• **Task goal**
What you give back must match the records below exactly, apart from the pictures, which are omitted.

++++ Given entries ++++

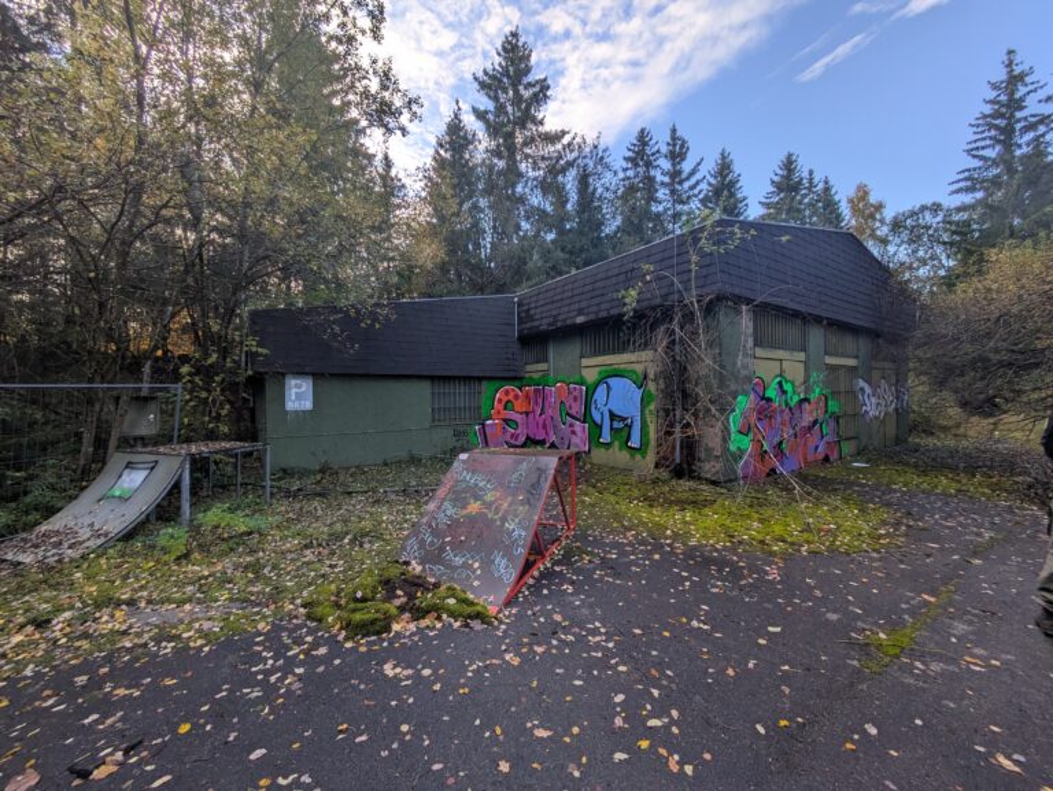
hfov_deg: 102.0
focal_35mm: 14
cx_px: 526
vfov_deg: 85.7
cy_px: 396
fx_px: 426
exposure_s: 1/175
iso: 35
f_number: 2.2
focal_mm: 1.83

++++

• **Response to the exercise**
hfov_deg: 102.0
focal_35mm: 14
cx_px: 526
vfov_deg: 85.7
cy_px: 396
fx_px: 426
exposure_s: 1/175
iso: 35
f_number: 2.2
focal_mm: 1.83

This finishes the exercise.